Similarly, the Union government, which has had to step up spending to protect lives, and now has to generate funds for an economic stimulus, too, had its back to the wall.

The situation required calm political heads to be put together to address the challenge at hand. Presume if the Union government had come clean on the grim fiscal numbers before the GST Council even while it assured members that it would not renege on its commitment, matters may not have precipitated. Instead it was left to the bureaucracy, who further compounded the message with their muddled solutions and claims.

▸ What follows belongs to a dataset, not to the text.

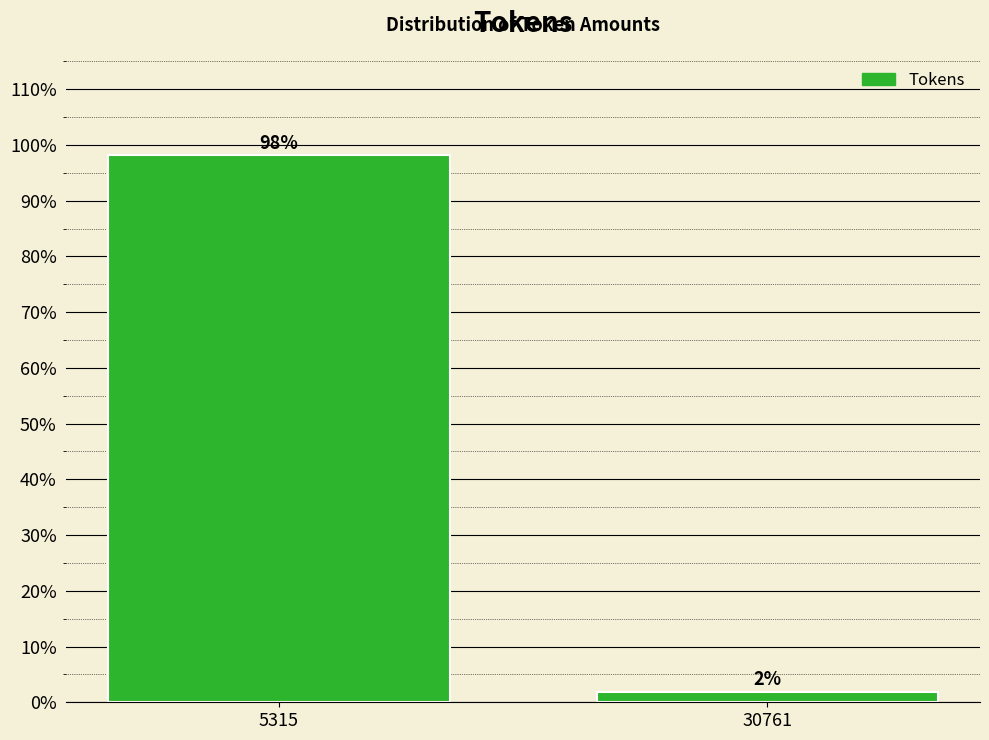

The value at 5315 is 169.5. True or false?

False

It could also be that such delicate negotiations cannot be conducted without actual face time. Jaitley, as insiders often relate, had a stock solution to defuse an inclement situation—break for tea, where he would engage in informal parleys. At present, the negotiation is being conducted through a video conversation which precludes the personal touch.

In short, the immediate task before the GST Council is three-fold.

One, a medium-term desirable, it needs to fix the flawed GST architecture drowning under the weight of myriad rates.

Second, more immediate, it has to address the monumental challenge posed by the covid-19 pandemic-induced economic meltdown on GST collections. If the economy is projected to contract 5-10% in the full year, imagine how the tax revenues are performing.

Third, related to the above, the issue involving states’ dues needs to be resolved amicably. Especially before it reaches the judicial clutches.

All three challenges require a strong political leadership and resolve. Seemingly insurmountable. But then politics is the art of the impossible.

Anil Padmanabhan is managing editor of Mint and writes every week on the intersection of politics and economics.